Not every one of us will have the opportunity to be hired as CEO of a multi-billion dollar company. Each of us, though, does hold the title of CEO of our own life. We all, to some degree, face many of the challenges that the “big-time” executives face every day and are faced with decisions. These decisions do one of three things. They either move the company forward, move it backward, or are deemed inconsequential.

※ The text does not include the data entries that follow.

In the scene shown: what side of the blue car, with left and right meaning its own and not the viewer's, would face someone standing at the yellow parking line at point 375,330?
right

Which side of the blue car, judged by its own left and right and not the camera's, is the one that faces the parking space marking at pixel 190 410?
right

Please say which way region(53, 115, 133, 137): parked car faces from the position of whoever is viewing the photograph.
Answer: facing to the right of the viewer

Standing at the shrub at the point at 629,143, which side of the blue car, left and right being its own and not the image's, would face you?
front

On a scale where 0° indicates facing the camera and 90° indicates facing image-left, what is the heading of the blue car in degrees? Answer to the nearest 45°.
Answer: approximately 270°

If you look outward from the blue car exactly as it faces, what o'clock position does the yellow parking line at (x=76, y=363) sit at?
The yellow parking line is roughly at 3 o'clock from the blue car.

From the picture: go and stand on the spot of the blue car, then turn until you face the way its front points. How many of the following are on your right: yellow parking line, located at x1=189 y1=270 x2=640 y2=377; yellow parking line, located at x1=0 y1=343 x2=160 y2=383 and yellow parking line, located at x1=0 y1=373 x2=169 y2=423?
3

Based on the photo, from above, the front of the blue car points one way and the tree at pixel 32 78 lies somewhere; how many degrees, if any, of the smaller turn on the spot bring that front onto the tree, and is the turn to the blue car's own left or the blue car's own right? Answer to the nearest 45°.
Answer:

In August, my family and I took a little vacation to Bermuda. Traffic was insane on the way to JFK airport, and the two-hour ride took us four. Still, though, we made it to check-in a full hour before flight time (boarding passes already printed and in hand). Once navigating the slow-moving line, however, we were informed that while we were in plenty of time to make our flight – they would no longer check our baggage! Being a true “Appreciator” and a solutions guy, I calmly and politely went about solving the problem. And for the next 30 minutes I was passed off to one uncaring and unempathetic employee after another in one of the absolute worst cases of customer service I have ever experienced.
Finally, a bystander suggested that we purchase additional carry-on bags at the nearby kiosk and transfer our belongings. I asked the attendant if that was possible and she nodded without expression. So I purchased three overpriced carry-on bags, we unpacked and repacked in the middle of a bustling airport floor, and had to abandon my wife’s large (and expensive) empty suitcase at the kiosk. We then squeezed through screening, ran to the terminal, and made our flight with nine carry-on bags!

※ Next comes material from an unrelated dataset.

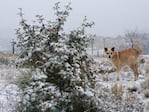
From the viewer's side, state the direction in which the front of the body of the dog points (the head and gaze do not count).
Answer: to the viewer's left

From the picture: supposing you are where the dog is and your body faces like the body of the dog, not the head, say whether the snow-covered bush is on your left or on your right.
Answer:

Upon returning home, I reached out to the new CEO of American Airlines, Douglas Parker, explaining my experience. Again, in my charming Tommy-style manor, I mentioned that I make a career out of telling customer-service stories (good and bad) and even included a signed copy of Appreciation Marketing. I expected nothing (as is usually my MO), but was anxious to see how my new “story” would end. If I were the CEO, I’m quite certain that I’d apologize (at bare minimum) and say thank you for the book (which is about saying thank you). At best, I’d perhaps offer me and my family a new flight and ask for a chance to “re” earn our business. Especially in lieu of the $500 luggage fiasco.
Drum roll please . . .
I got what I expected (see above paragraph).

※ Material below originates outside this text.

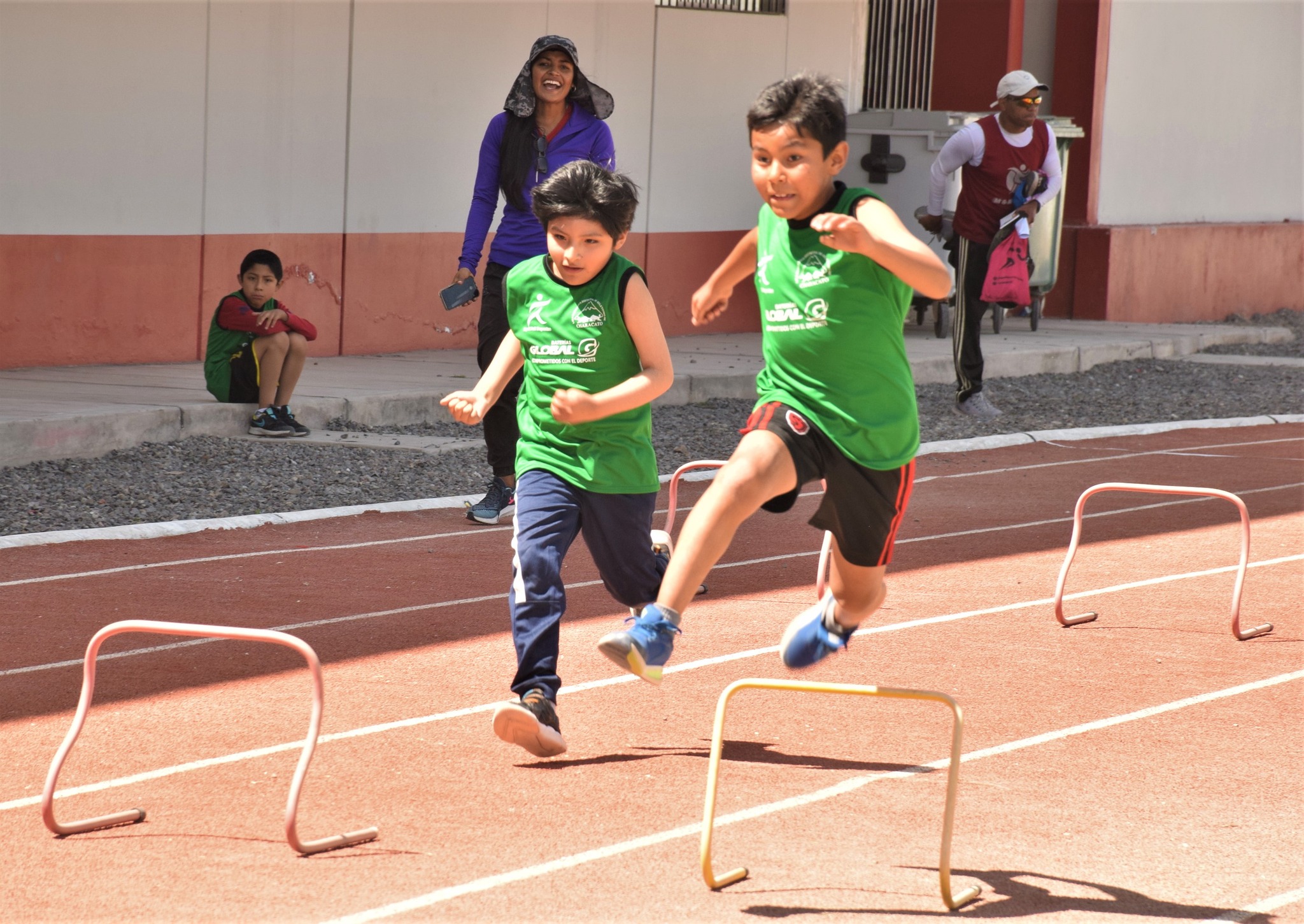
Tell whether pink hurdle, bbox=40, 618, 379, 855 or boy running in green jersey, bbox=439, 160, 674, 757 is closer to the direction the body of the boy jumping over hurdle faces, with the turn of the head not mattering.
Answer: the pink hurdle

Now I’m an intelligent and level-headed guy. But do you think I will EVER book a flight on American Airlines again? Do you think I’ll tell this story at parties? Do you think I’ll tell this story on stages? Do you believe that the CEO of American Airlines’ decision to do nothing moves his company forward, moves his company backward, or is inconsequential? What choice would YOU make? And this guy makes millions!
Our hope is that you – as an Appreciation Marketing specialist – take your CEO position more seriously.
It’s never too much trouble to do the right thing, but it can be very damaging not to.